Erythropoeitin use (Chronic Renal Failure, Anemia)

Use of recombinant erythropoietin (rhEPO) to improve chronic anemia has increased in several different disorders. Erythropoietin is a glycoprotein synthesized predominantly in the kidney. Its production is induced by hypoxia, and its primary effect is to stimulate erythroid progenitor cell proliferation. It was the first hematopoietic growth factor to be identified experimentally.

Initially rhEPO was used in patients who had chronic renal failure and could not produce adequate amounts of this cytokine. Administration of rhEPO parenterally three times a week allows most patients on dialysis to become transfusion-independent. Dosages have varied, but many centers start dialysis-dependent patients at 50 to 100 U/kg of body weight subcutaneously or intravenously three times a week. Subcutaneous administration may be more efficacious. The role of rhEPO in patients who have renal failure that does not yet require dialysis is less well defined.

The primary side effects of rhEPO in chronic renal failure are the development of iron deficiency (related to increased iron utilization), hypertension, and seizures. The administration of iron helps to prevent iron deficiency. The hypertension probably is due to reversal of the vasodilatory effects of the anemia and occurs in only a minority of  patients. The etiology of the seizures is not clear and may not differ from that seen in patients who have chronic renal failure and are not receiving rhEPO.

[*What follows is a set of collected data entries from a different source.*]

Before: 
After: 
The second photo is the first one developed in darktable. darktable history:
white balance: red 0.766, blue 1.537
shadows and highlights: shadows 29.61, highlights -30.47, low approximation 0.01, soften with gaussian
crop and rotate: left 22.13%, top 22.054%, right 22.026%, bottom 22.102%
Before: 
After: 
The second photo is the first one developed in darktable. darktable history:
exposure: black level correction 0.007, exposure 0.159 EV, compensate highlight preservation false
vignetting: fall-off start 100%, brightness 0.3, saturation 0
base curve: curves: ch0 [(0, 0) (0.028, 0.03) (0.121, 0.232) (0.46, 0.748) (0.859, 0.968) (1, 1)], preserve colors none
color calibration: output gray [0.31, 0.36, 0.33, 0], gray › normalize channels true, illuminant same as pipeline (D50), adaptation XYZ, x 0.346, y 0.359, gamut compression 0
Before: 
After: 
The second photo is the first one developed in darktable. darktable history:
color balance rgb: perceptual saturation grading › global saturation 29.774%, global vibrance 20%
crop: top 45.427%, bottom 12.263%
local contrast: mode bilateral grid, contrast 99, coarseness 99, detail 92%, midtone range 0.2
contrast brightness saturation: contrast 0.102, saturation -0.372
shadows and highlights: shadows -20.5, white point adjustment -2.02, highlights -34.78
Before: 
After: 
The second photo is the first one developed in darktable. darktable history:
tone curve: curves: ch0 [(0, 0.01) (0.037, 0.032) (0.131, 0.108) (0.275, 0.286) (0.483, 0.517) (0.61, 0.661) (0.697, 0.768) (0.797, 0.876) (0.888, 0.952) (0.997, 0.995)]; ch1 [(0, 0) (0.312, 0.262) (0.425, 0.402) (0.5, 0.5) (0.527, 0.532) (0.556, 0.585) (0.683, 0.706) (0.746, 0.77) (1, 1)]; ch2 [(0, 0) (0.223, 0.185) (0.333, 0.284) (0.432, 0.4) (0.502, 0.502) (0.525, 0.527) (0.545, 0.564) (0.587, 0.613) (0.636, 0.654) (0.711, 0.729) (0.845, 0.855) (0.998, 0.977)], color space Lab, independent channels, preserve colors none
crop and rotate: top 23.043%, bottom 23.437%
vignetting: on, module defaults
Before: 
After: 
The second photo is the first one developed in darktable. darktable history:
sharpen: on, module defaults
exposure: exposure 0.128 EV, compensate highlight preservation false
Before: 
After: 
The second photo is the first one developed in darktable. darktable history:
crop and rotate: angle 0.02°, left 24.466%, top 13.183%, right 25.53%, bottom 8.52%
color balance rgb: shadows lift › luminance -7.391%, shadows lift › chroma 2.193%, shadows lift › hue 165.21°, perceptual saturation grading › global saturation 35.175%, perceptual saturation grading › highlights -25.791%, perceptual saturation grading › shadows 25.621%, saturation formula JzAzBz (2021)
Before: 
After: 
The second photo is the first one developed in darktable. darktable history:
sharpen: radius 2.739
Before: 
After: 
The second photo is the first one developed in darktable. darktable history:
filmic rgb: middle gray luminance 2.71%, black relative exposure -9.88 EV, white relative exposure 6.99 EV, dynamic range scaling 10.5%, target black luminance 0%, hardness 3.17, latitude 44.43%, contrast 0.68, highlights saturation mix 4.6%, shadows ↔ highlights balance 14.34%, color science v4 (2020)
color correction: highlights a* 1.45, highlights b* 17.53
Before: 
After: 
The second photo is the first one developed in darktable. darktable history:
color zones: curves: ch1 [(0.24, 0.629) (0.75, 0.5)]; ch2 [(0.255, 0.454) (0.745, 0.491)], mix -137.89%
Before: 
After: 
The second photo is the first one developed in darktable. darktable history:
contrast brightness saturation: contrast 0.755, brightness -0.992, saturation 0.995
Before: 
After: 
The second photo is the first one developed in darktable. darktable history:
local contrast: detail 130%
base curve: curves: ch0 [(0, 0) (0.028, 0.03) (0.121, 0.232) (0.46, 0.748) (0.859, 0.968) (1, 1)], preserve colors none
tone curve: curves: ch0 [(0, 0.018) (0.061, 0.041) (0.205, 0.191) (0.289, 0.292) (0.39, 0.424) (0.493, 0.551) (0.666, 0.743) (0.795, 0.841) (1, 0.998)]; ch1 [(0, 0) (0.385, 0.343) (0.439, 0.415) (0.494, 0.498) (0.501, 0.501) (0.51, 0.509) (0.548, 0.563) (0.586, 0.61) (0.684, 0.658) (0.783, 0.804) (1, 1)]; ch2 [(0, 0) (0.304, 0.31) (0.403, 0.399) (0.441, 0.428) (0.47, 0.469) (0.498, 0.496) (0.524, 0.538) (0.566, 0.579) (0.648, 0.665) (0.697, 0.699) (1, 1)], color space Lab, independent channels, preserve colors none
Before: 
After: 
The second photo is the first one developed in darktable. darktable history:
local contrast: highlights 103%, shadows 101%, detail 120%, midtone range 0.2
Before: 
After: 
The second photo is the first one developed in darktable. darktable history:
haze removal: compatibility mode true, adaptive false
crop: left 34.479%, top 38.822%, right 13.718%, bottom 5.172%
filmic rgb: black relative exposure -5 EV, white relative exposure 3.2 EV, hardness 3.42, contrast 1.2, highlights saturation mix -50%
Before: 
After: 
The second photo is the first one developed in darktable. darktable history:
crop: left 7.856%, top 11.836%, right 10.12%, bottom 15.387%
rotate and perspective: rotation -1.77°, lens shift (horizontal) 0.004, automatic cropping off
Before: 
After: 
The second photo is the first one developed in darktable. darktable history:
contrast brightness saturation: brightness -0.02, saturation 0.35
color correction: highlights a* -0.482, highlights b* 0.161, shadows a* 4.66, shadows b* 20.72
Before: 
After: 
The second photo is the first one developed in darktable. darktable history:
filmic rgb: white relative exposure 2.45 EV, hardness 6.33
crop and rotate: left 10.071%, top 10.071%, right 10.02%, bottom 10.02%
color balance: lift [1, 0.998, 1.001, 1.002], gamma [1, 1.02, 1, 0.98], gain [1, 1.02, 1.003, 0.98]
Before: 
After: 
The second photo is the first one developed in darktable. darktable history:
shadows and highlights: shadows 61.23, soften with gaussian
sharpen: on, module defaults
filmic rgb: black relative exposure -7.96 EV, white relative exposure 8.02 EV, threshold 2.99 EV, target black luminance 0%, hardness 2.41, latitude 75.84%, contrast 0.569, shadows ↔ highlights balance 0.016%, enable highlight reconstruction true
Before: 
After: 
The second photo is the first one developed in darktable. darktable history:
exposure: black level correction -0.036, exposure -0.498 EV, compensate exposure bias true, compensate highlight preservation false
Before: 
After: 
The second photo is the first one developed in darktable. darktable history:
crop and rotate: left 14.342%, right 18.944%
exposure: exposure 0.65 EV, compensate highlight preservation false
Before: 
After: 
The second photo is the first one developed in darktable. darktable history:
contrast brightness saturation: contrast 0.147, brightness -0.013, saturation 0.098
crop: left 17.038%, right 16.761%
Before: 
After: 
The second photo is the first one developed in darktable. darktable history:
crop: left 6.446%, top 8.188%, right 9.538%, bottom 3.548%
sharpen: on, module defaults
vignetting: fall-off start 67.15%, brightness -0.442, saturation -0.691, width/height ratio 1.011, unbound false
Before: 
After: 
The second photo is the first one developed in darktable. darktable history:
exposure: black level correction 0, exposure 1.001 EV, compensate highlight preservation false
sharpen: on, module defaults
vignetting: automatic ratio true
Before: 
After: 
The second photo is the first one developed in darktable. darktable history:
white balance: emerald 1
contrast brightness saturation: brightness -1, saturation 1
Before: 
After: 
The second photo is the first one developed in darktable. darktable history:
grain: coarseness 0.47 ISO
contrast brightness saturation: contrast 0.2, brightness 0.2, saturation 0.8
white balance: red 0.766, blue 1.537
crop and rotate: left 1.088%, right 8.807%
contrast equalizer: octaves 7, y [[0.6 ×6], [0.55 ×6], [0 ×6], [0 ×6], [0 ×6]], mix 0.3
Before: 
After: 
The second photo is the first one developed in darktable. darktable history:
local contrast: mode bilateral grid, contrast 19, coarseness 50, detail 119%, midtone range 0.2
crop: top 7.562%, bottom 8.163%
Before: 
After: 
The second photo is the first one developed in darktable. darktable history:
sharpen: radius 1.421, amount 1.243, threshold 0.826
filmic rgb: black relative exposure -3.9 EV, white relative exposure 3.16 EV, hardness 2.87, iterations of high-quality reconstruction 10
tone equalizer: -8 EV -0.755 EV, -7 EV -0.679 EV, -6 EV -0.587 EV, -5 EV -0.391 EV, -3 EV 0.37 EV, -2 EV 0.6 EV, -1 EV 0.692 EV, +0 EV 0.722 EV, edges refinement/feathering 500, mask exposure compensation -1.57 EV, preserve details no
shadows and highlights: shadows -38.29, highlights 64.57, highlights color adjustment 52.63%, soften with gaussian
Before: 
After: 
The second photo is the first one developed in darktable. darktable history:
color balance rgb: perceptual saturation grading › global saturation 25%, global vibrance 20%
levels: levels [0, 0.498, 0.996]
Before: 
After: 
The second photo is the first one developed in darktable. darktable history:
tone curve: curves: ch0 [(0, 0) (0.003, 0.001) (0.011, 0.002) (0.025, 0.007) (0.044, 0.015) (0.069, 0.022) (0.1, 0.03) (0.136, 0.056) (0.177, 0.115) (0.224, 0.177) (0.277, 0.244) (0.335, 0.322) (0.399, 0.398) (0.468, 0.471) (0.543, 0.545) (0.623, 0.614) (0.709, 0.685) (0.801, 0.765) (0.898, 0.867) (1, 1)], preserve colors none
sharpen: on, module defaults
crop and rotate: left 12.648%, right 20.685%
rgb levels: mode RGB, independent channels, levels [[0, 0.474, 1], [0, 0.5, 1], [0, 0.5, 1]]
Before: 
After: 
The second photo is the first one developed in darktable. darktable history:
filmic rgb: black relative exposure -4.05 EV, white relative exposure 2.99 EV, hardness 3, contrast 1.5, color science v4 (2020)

rhEPO also has been used in the treatment of anemia associated with chronic disease. Although concentrations of erythropoietin in affected patients may be normal, they are not elevated appropriately for the degree of anemia. rhEPO can improve anemia in patients who have chronic inflammatory disorders such as rheumatoid arthritis. Its efficacy also has been demonstrated in children infected with human immunodeficiency virus. These patients frequently develop anemia because of the chronic illness, opportunistic infections, and erythroid suppression from antiviral therapy, particularly zidovudine. rhEPO may increase hemoglobin concentrations and improve the patient's overall well-being when endogenous erythropoietin concentrations are below 500 U/L. 

rhEPO also may play a role in the prevention of anemia among children receiving chemotherapy. Both the hemoglobin concentration and the patient's overall well-being can be improved, particularly in those receiving platinum analogues. The initial studies investigating rhEPO use were performed in adults, but data on its use in children are accumulating. One issue is cost-effectiveness; transfusions are considerably less expensive than rhEPO, but their safety remains a concern.  

rhEPO has been evaluated in the treatment of anemia of prematurity. Erythropoietin concentrations in affected infants are not appropriately elevated for the severity of anemia. rhEPO results in a more rapid reticulocyte response, but its overall benefit in this otherwise self-limited disorder remains controversial. Patients who have bone marrow failure, particularly myelodysplastic syndromes, also have benefited from rhEPO, but these disorders are uncommon in children, and pediatric experience is limited. rhEPO also plays a preoperative role in certain situations. Erythropoietin can increase the size of autologous preoperative red cell donations, and it is useful pre- and postoperatively in patients who refuse to receive blood, such as Jehovah's Witnesses.

rhEPO is important therapeutically because it is specific in stimulating erythropoiesis. Iron, folate, and copper are effective in managing specific deficiencies of these substances, but they do not enhance red blood cell production. Red blood cell transfusions are useful in patients such as the girl in the vignette, but rhEPO can limit their use.